AICPA asks the IRS to treat fewer small businesses as tax shelters
The American Institute of CPAs has sent a letter to the Internal Revenue Service asking the IRS to exclude some types of small businesses from being treated as tax shelters under the Tax Cuts and Jobs Act.
AICPA Tax Executive Committee chair Annette Nellen pointed out in the letter Wednesday that the new tax law includes a number of provisions for small businesses that make it simpler to prepare their taxes, but instead many are prevented from using those provisions because they fit the definition of a “syndicate” and are treated as if they were tax shelters.
“Small businesses that meet the $25 million gross receipts test have the ability to use the overall cash method of accounting; account for inventory under special rules of Section 471(c); receive an exemption from the uniform capitalization rules; receive an exception for certain construction contracts from using the percentage-of-completion method; and receive an exemption from the Section 163(j)1 limitation on business interest deduction for years beginning after December 31, 2017.” the letter pointed out.
It went on to note, however, that a small business that meets the definition of a syndicate, regardless of its ability to meet the $25 million gross receipts test, isn’t eligible to use those provisions, and would instead be treated as a tax shelter. Section 1256(e)(3)(B) of the Tax Code defines a syndicate as “any partnership or other entity (other than a corporation which is not an S corporation) if more than 35 percent of the losses of such entity during the taxable year are allocable to limited partners or limited entrepreneurs.”

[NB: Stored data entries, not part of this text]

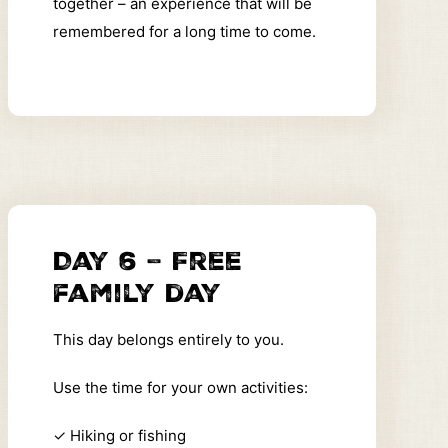
together – an experience that will be
remembered for a long time to come.
Day 6 – Free
family day
This day belongs entirely to you.
Use the time for your own activities:
✓
Hiking or fishing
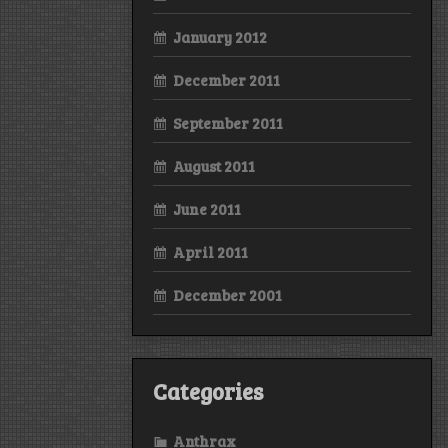
January 2012
December 2011
September 2011
August 2011
June 2011
April 2011
December 2001
Categories
Anthrax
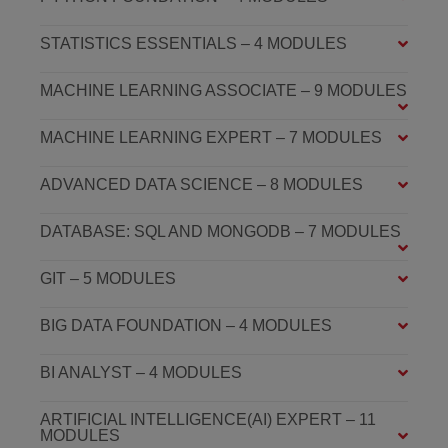
STATISTICS ESSENTIALS – 4 MODULES
MACHINE LEARNING ASSOCIATE – 9 MODULES
MACHINE LEARNING EXPERT – 7 MODULES
ADVANCED DATA SCIENCE – 8 MODULES
DATABASE: SQL AND MONGODB – 7 MODULES
GIT – 5 MODULES
BIG DATA FOUNDATION – 4 MODULES
BI ANALYST – 4 MODULES
ARTIFICIAL INTELLIGENCE(AI) EXPERT – 11
MODULES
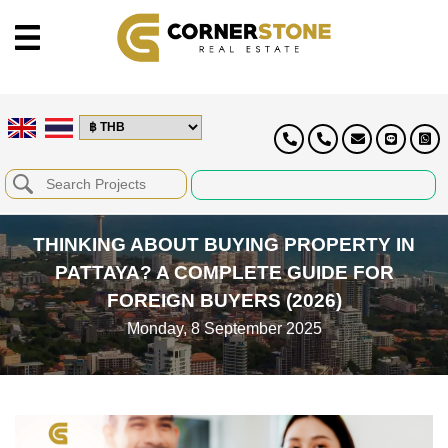
THINKING ABOUT BUYING PROPERTY IN
PATTAYA? A COMPLETE GUIDE FOR
FOREIGN BUYERS (2026)
Monday, 8 September 2025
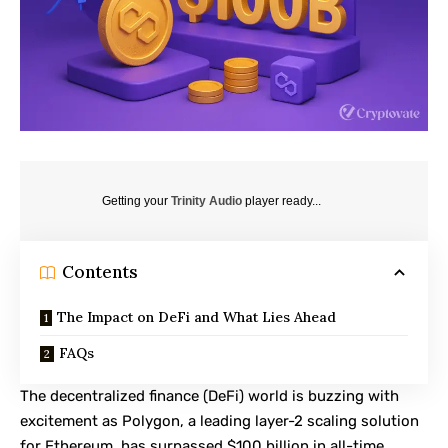
Getting your
Trinity Audio
player ready...
Contents
The Impact on DeFi and What Lies Ahead
FAQs
The decentralized finance (DeFi) world is buzzing with
excitement as
Polygon
, a leading layer-2 scaling solution
for Ethereum, has surpassed $100 billion in all-time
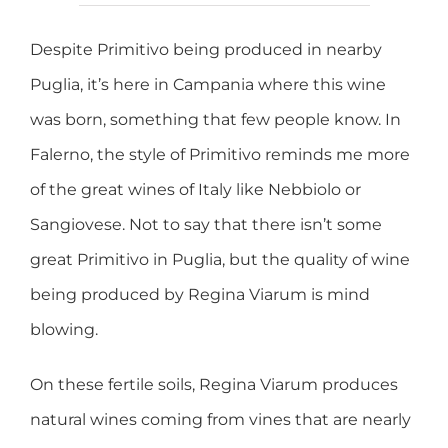
Despite Primitivo being produced in nearby
Puglia, it’s here in Campania where this wine
was born, something that few people know. In
Falerno, the style of Primitivo reminds me more
of the great wines of Italy like Nebbiolo or
Sangiovese. Not to say that there isn’t some
great Primitivo in Puglia, but the quality of wine
being produced by Regina Viarum is mind
blowing.
On these fertile soils, Regina Viarum produces
natural wines coming from vines that are nearly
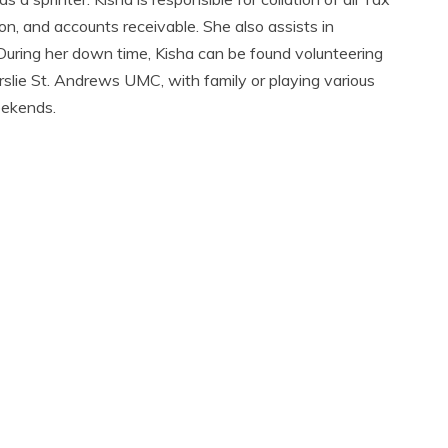
on, and accounts receivable. She also assists in
 During her down time, Kisha can be found volunteering
erslie St. Andrews UMC, with family or playing various
eekends.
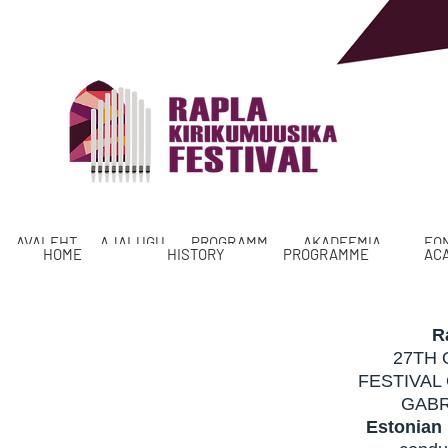
AVALEHT
AJALUGU
PROGRAMM
AKADEEMIA
FO
HOME
HISTORY
PROGRAMME
AC
R
27TH 
FESTIVAL
GABR
Estonian 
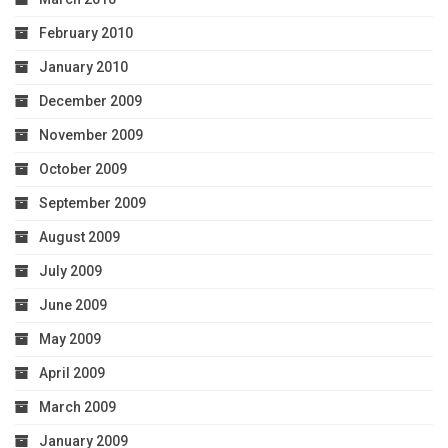
February 2010
January 2010
December 2009
November 2009
October 2009
September 2009
August 2009
July 2009
June 2009
May 2009
April 2009
March 2009
January 2009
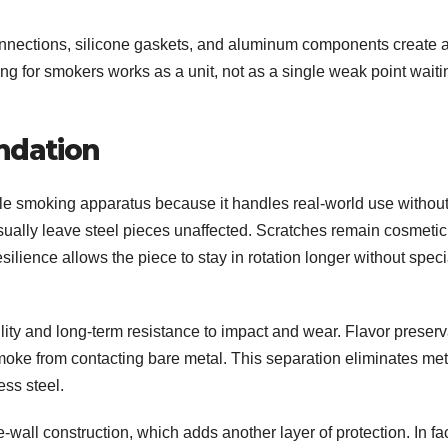
onnections, silicone gaskets, and aluminum components create 
ng for smokers works as a unit, not as a single weak point waiti
undation
le smoking apparatus because it handles real-world use withou
ally leave steel pieces unaffected. Scratches remain cosmetic
 resilience allows the piece to stay in rotation longer without speci
ility and long-term resistance to impact and wear. Flavor preserv
oke from contacting bare metal. This separation eliminates met
ess steel.
wall construction, which adds another layer of protection. In fac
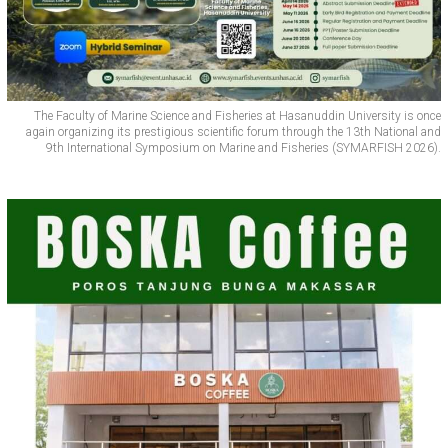
The Faculty of Marine Science and Fisheries at Hasanuddin University is once
again organizing its prestigious scientific forum through the 13th National and
9th International Symposium on Marine and Fisheries (SYMARFISH 2026).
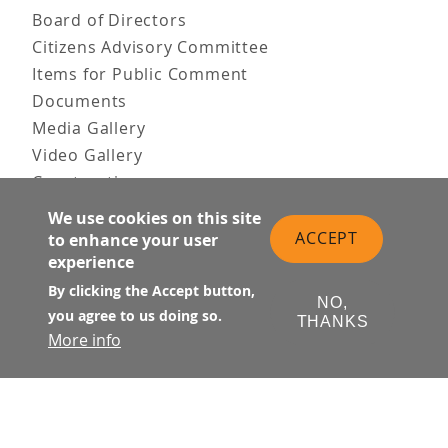
Board of Directors
Citizens Advisory Committee
Items for Public Comment
Documents
Media Gallery
Video Gallery
Construction
Team & Vision
We use cookies on this site
Contact Us
ACCEPT
to enhance your user
experience
News & Information
Doing Business
By clicking the Accept button,
NO,
you agree to us doing so.
THANKS
PUBLIC MEETINGS
More info
Upcoming
Past
© Transbay Joint Powers Authority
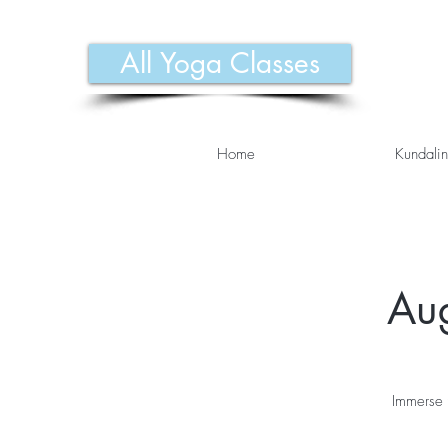
All Yoga Classes
Home
Kundalin
Aug
Immerse 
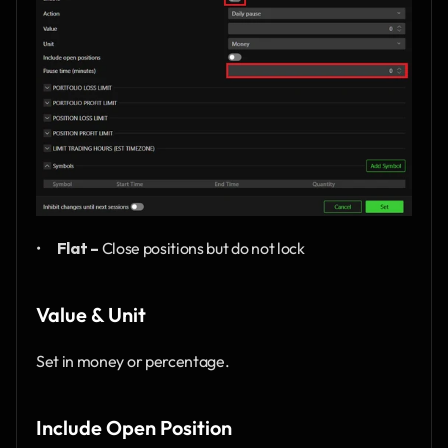
•      
Flat –
 Close positions but do not lock
Value & Unit
Set in money or percentage.
Include Open Position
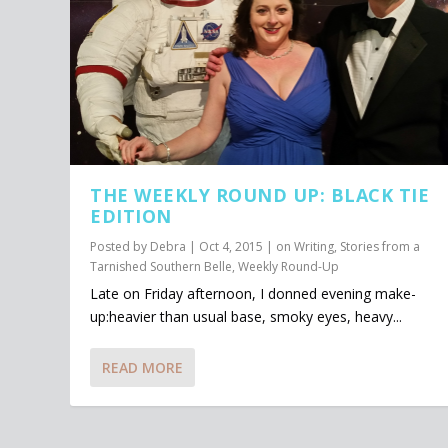
THE WEEKLY ROUND UP: BLACK TIE
EDITION
Posted by
Debra
|
Oct 4, 2015
|
on Writing
,
Stories from a
Tarnished Southern Belle
,
Weekly Round-Up
Late on Friday afternoon, I donned evening make-
up:heavier than usual base, smoky eyes, heavy...
READ MORE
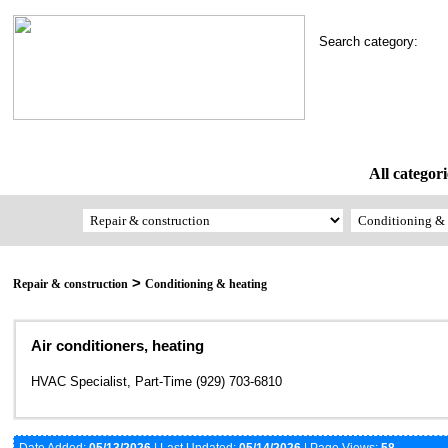
Search category:
All categori
>
Repair & construction
Conditioning & heating
Air conditioners, heating
HVAC Specialist, Part-Time (929) 703-6810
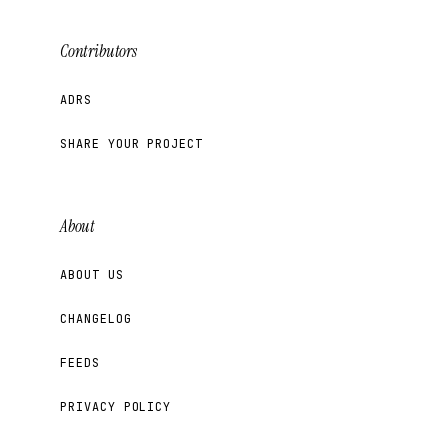
Contributors
ADRS
SHARE YOUR PROJECT
About
ABOUT US
CHANGELOG
FEEDS
PRIVACY POLICY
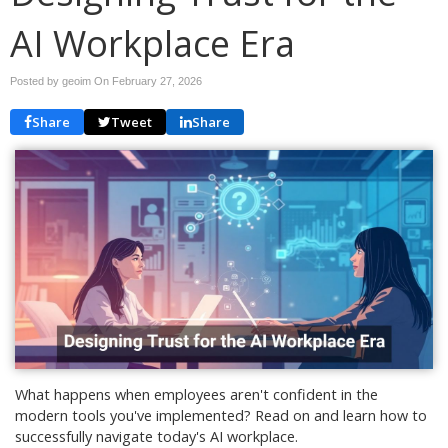
AI Workplace Era
Posted by geoim On
February 27, 2026
Share
Tweet
Share
What happens when employees aren't confident in the
modern tools you've implemented? Read on and learn how to
successfully navigate today's AI workplace.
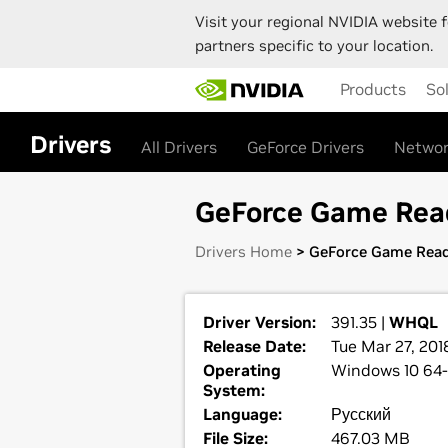
Visit your regional NVIDIA website f
partners specific to your location.
Skip
Products
So
to
main
content
Drivers
All Drivers
GeForce Drivers
Networ
GeForce Game Ready
Drivers Home
> GeForce Game Read
Driver Version:
391.35 |
WHQL
Release Date:
Tue Mar 27, 201
Operating
Windows 10 64-
System:
Language:
Русский
File Size:
467.03 MB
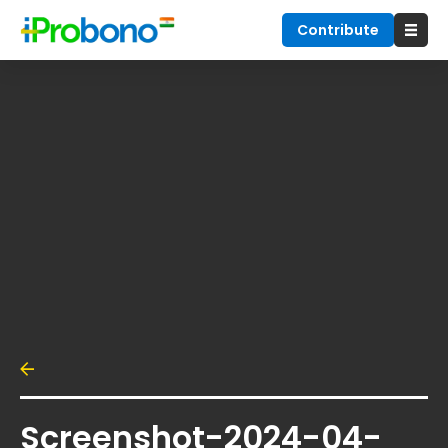
Contribute
Screenshot-2024-04-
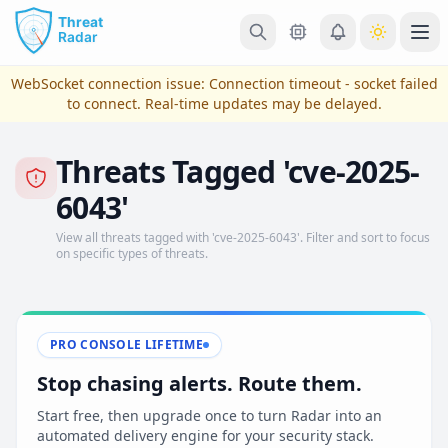
Skip to main content
Ope
WebSocket connection issue:
Connection timeout - socket failed
to connect
. Real-time updates may be delayed.
Threats Tagged 'cve-2025-
6043'
View all threats tagged with 'cve-2025-6043'. Filter and sort to focus
on specific types of threats.
View Plans & Pricing
PRO CONSOLE LIFETIME
Stop chasing alerts. Route them.
reconnecting
Start free, then upgrade once to turn Radar into an
automated delivery engine for your security stack.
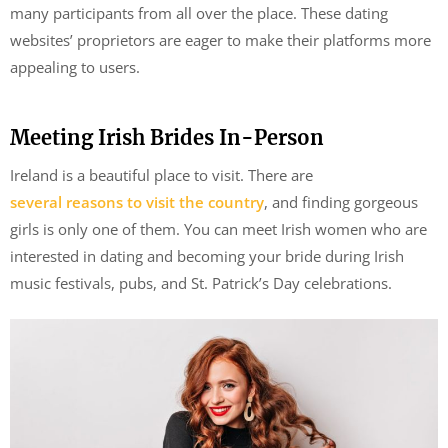
many participants from all over the place. These dating
websites’ proprietors are eager to make their platforms more
appealing to users.
Meeting Irish Brides In-Person
Ireland is a beautiful place to visit. There are
several reasons to visit the country
, and finding gorgeous
girls is only one of them. You can meet Irish women who are
interested in dating and becoming your bride during Irish
music festivals, pubs, and St. Patrick’s Day celebrations.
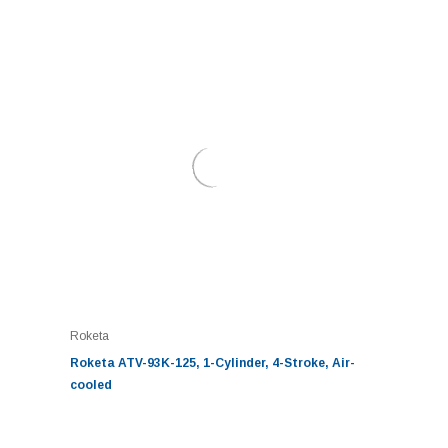
Roketa
Roketa ATV-93K-125, 1-Cylinder, 4-Stroke, Air-
cooled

To allow these businesses to avoid treatment as a syndicate and use the simplifying provisions of the new tax law, the AICPA recommended the Treasury Department and the IRS “use their authority under Section 1256(e)(3)(C)(v) to provide relief from the definition of syndicate to small business entities that meet certain conditions. The first condition is that an entity must qualify under the gross receipts test. Secondly, an entity must meet the definition of a syndicate. Finally, an entity must not qualify to make an election as an electing real property business or electing farming business. If a small business satisfies these three conditions, then the secretary should determine that all interests in the entity are treated as held by partners or owners who actively participate in the management of such entity.”